Adoptees For Justice’s Statement on the Passage of the Adoptee Citizenship Act of 2021 in the U.S. House of Representatives
Feb 4, 2022
NATIONWIDE – On February 4, the Adoptee Citizenship Act of 2021 passed in the U.S. House of Representatives as an amendment to the America COMPETES Act of 2022. For the past eight years, the National Korean American Service and Education Consortium (NAKASEC) and its intercountry adoptee-led project, Adoptees For Justice, have been organizing to pass the Adoptee Citizenship Act, which would grant citizenship to thousands of adoptees who were legally adopted and brought to the U.S. as children by their U.S. citizen parents. If passed in the Senate and enacted into law, the content of the Adoptee Citizenship Act will enable thousands of adoptees to access critical supports like disability benefits, social security, housing, and education loans, and provide a pathway for adoptees who have been unjustly deported to return home and be reunited with their families.

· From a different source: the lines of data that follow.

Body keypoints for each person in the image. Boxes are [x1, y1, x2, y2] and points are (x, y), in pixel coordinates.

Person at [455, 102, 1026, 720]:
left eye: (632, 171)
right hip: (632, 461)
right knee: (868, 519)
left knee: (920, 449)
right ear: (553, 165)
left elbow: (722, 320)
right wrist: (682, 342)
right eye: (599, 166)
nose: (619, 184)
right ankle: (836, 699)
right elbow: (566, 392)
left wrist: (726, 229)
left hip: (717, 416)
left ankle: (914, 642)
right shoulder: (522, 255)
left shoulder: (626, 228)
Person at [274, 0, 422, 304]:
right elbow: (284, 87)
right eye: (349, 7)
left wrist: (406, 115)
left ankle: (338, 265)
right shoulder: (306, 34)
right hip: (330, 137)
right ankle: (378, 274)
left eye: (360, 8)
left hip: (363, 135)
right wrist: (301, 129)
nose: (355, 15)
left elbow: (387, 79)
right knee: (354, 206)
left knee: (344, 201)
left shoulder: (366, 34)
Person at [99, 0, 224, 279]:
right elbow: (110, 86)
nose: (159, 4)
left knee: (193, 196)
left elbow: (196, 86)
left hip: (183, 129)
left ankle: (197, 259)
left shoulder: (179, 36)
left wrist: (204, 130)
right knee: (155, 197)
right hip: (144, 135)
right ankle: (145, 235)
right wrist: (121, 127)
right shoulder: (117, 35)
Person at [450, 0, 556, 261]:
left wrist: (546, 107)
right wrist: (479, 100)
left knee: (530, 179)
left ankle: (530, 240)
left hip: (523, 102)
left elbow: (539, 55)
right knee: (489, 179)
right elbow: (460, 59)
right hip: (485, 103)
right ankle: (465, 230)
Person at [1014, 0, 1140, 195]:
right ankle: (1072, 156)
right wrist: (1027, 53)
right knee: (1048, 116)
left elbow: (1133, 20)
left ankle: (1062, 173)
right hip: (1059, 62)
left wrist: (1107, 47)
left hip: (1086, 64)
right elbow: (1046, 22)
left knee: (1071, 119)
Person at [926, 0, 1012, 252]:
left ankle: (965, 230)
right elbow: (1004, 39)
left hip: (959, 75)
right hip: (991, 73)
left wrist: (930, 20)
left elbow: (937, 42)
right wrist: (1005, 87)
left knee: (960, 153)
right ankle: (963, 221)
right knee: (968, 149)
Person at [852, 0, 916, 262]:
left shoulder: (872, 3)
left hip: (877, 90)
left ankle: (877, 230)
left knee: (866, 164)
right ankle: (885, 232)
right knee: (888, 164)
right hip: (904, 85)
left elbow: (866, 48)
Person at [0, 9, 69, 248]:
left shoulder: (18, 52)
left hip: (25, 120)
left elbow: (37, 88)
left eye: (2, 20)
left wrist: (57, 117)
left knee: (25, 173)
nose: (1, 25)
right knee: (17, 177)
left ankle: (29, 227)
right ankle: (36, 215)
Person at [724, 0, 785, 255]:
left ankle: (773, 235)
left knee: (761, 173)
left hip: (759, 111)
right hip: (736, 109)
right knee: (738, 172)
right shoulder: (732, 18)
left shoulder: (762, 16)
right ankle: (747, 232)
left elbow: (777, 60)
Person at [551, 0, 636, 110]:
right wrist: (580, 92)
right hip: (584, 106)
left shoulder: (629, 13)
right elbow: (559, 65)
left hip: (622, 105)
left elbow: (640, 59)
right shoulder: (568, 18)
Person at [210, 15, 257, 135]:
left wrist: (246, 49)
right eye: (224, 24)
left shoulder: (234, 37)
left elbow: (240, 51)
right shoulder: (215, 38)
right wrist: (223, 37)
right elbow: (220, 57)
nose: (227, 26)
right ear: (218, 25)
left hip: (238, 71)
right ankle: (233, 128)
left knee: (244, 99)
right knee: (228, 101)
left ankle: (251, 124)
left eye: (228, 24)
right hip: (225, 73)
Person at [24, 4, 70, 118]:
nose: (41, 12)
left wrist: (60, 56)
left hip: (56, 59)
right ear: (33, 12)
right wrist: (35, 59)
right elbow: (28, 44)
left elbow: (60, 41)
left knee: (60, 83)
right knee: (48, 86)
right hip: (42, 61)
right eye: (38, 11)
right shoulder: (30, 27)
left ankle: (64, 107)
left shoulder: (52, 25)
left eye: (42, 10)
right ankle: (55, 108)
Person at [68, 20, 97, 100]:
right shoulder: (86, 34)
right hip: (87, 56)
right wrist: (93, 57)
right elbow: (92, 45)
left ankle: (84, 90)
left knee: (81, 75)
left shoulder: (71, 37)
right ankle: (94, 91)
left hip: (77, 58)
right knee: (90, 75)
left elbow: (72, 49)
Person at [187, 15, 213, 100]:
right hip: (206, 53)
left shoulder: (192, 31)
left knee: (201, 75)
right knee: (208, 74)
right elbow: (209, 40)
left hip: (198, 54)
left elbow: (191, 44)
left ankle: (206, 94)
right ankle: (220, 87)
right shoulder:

Korean adoptee without citizenship Emily Warnecke shared: “After working on this bill for so many years, it is a huge relief that it has finally passed the House of Representatives. As an impacted adoptee, I have been worried every day about how I will survive in my senior years. If this legislation becomes law, it will literally be life-changing for me.”
Deported Brazilian adoptee without citizenship Daniel Wilson reflected: “I am an American and have been since the moment I was adopted and brought as a child to the U.S. After 17 years of living in limbo, I may finally get to feel America's embrace.
Adoptees For Justice Campaign Director Taneka Jennings stated: “The Adoptee Citizenship Act of 2021 is a long-overdue piece of legislation that resolves a technical oversight caused by an arbitrary age cut-off date in the Child Citizenship Act of 2000. It is a lifeline for many adoptees without citizenship, and affirms that intercountry adoptees should be afforded the same basic rights and protections as their U.S. citizen parents’ biological children.”
NAKASEC Co-Director Becky Belcore added: “We wish the bill would have passed as stand-alone legislation. Still, today’s passage of the Adoptee Citizenship Act in the House of Representatives is a huge step forward for adoptees without citizenship and a hard-fought victory for our adoptee community.”